Page-level text extractions
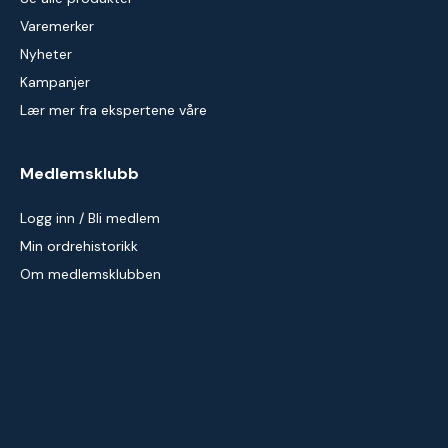
Varemerker
Nyheter
Kampanjer
Lær mer fra ekspertene våre
Medlemsklubb
Logg inn / Bli medlem
Min ordrehistorikk
Om medlemsklubben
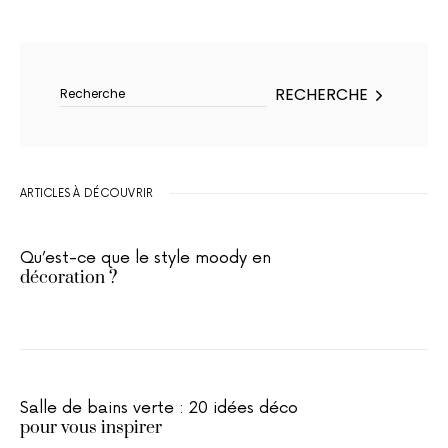
Rechercher :
RECHERCHE
ARTICLES À DÉCOUVRIR
Qu’est-ce que le style moody en
décoration ?
Salle de bains verte : 20 idées déco
pour vous inspirer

§ Problem requirements:
Give the records above again in full and exactly, but exclude every picture.

§ Worked solution:
Varemerker
Nyheter
Kampanjer
Lær mer fra ekspertene våre
Medlemsklubb
Logg inn / Bli medlem
Min ordrehistorikk
Om medlemsklubben
Rechercher :
RECHERCHE
ARTICLES À DÉCOUVRIR
Qu’est-ce que le style moody en
décoration ?
Salle de bains verte : 20 idées déco
pour vous inspirer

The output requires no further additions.